TF-IDF, which stands for Term Frequency-Inverse Document Frequency, is a numerical statistic that reflects how important a word is to a document in a collection or corpus. It is commonly used in information retrieval and text mining to identify important words in a document. Here’s a brief explanation of how TF-IDF works and how it can be used to identify important words:
Term Frequency (TF):
\(TF(t,d)= \frac{\mbox{Number of times term } t \mbox{ appears in document }d}{\mbox{Total number of terms in document }d}\)
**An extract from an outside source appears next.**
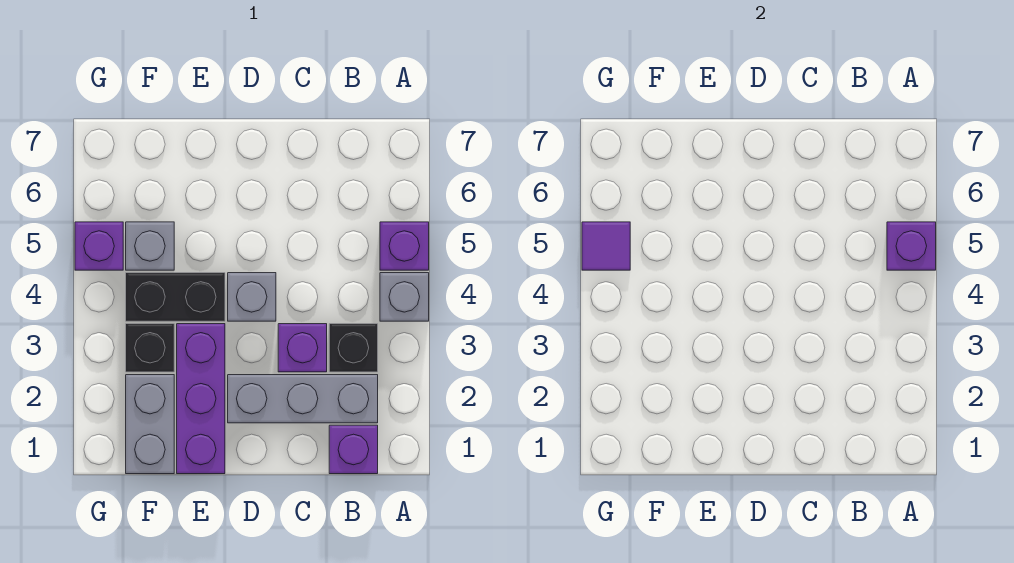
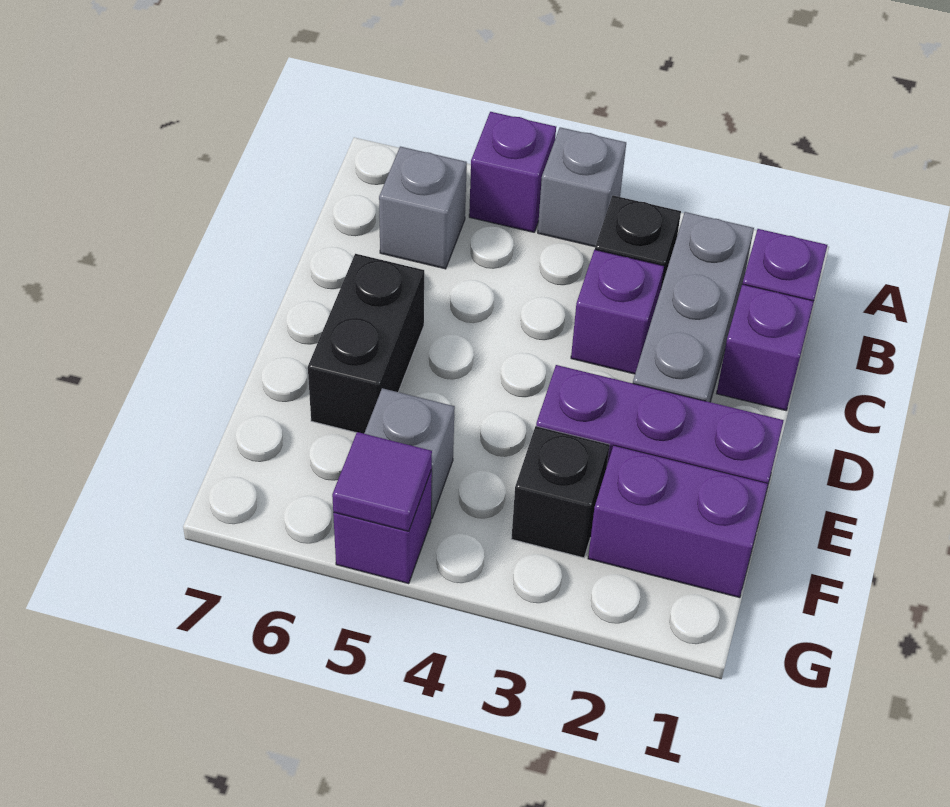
purple brick A5 level 2 -> purple brick C1 level 1
grey brick D4 level 1 -> grey brick B6 level 1
black brick E4:F4 level 1 -> black brick D6:E6 level 1
grey brick F1:F2 level 1 -> purple brick F1:F2 level 1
Inverse Document Frequency (IDF):
\(IDF(t,D)=\log\left(\frac{\mbox{Total number of documents in the corpus }D}{\mbox{Number of documents containing term }t\mbox{ +1}}\right)\)
Note: Adding 1 in the denominator is to avoid division by zero in case a term is not present in any document.
TF-IDF Score:
\(TF-IDF(t,d,D)=TF(t,d)×IDF(t,D)\)
Identifying Important Words:
It is probably not surprising that when employers create a job posting, they do not use standardized job titles drawn from the list of job titles that comprise each NOC unit group. In order to clean up the job titles we perform a fuzzy join1, aggregate by clean job title, and then calculate the tf and tf-idf for each word in each job description. Below we have plotted the term frequency for the NOC unit group Advertising, marketing and public relations managers. I chose this NOC because it has several different job titles with multiple postings for each.
So we have a list of words associated with each of the 35 O*NET skills, and a list of words associated with each of the 12 different job titles within the NOC unit group Advertising, marketing and public relations managers. We perform an inner join (retaining only words that occur in both), and then calculate a “score” equal to the product of the skill tf-idf (i.e. importance) and the job posting term frequency (how frequently that word occurs in job postings for that job title.) We then group by job title and skill and add up the scores. The scores are log-normally distributed, so we take the log (transforming the distribution to be normal-ish) and then scale the result to have a mean of zero (for each skill, across all job titles) and a “reasonable” standard deviation.